DOCUMENT EXCERPT:
==================================================

That’s not necessarily always true. Spotify may very well pass costs on _right now_, but it may choose to lower its rates if it sees that enough people start unsubscribing.

Companies are constantly adjusting subscriber count vs revenue per subscriber and will charge the absolute maximum they can get away with. Doesn’t make sense not to as a profit-driven company.

bravetraveler|1 year ago

We're decades in on Netflix specifically ratcheting their prices like clockwork. One may say inflation, doubt - they adjust more often than anyone.

It overwhelmingly goes in one direction. A new sucker is born every day

The network effect of this is "the money machine must grow/demands more". They don't have to do this - everyone knows how well-paid their people are. It's a system of systems.

There's an academic understanding and then the practical one. Everyone stands to benefit from a Boogeyman

kbelder|1 year ago

Right, it generally settles into a new optimum where customers are paying a little more, the company is earning a little less, and the state gets its so-well-deserved cut.

fmobus|1 year ago

Not sure why you are getting downvotes, you are absolutely right.

It's a positive outcome of economic science that procuders can't fully pass taxes to consumers. There's always some sort of division of the overall dead weight loss, and it's always proportional to that market's conditions (competition, market share, elasticity, etc). If a producer decides to try to fully pass the price, it's because they believe their costumers are inelastic or that competition will not be able to undercut them.

To put it another way: if companies were fully passing tax hikes onto the customer... then companies wouldn't be complaining about taxes!

chrisandchris|1 year ago

That will be a first, a company lowering its subscription prices.

I mean, Microsoft raised their prices last year substantually. And they had a "record year 2023".

pleb_nz|1 year ago

Not very often companies will absorb the costs IME. Sometimes though it’s delayed or through some other side effect.

==================================================

GIVEN DATA:

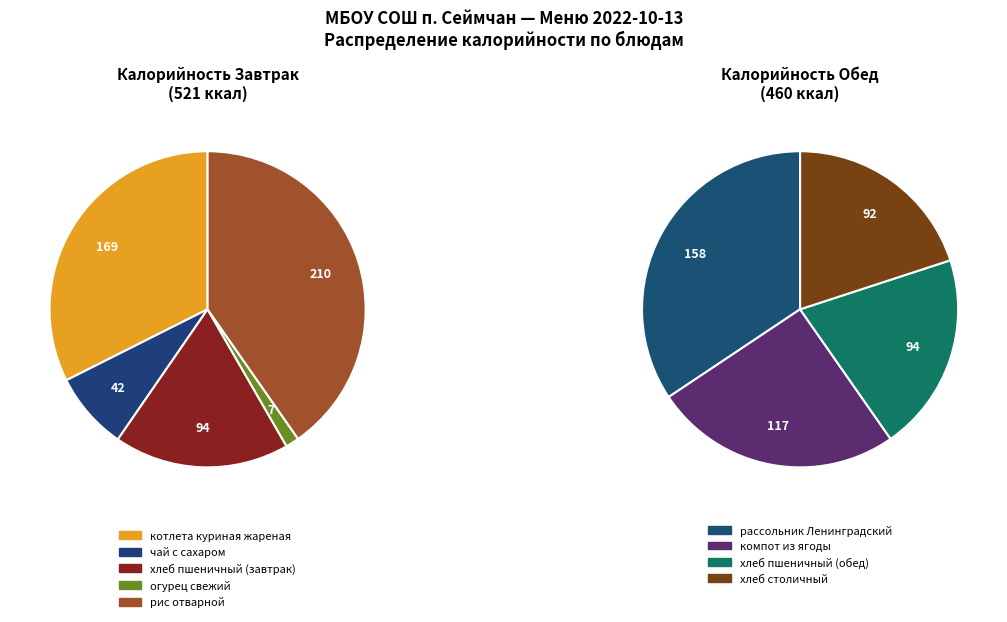

Is Обед the majority of the pie?

No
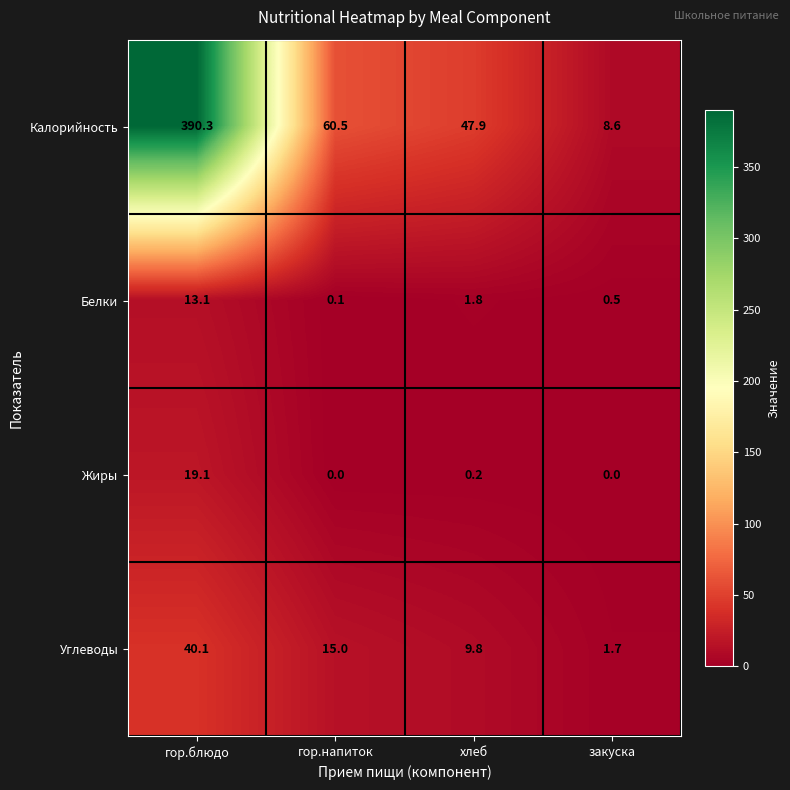

How many data points in Белки are above 1?

2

==================================================

WORK INSTRUCTION 1: Translate this sentence from the thread on subscription prices into Spanish: "To put it another way: if companies were fully passing tax hikes onto the customer... then companies wouldn't be complaining about taxes!"
WORK INSTRUCTION 2: Write out the part of the thread on subscription prices from "It overwhelmingly goes" to "its so-well-deserved cut." word for word.

SOLUTION 1: Dicho de otro modo: si las empresas trasladaran por completo los aumentos de impuestos al cliente... ¡entonces las empresas no se quejarían de los impuestos!

SOLUTION 2:
It overwhelmingly goes in one direction. A new sucker is born every day

The network effect of this is "the money machine must grow/demands more". They don't have to do this - everyone knows how well-paid their people are. It's a system of systems.

There's an academic understanding and then the practical one. Everyone stands to benefit from a Boogeyman

kbelder|1 year ago

Right, it generally settles into a new optimum where customers are paying a little more, the company is earning a little less, and the state gets its so-well-deserved cut.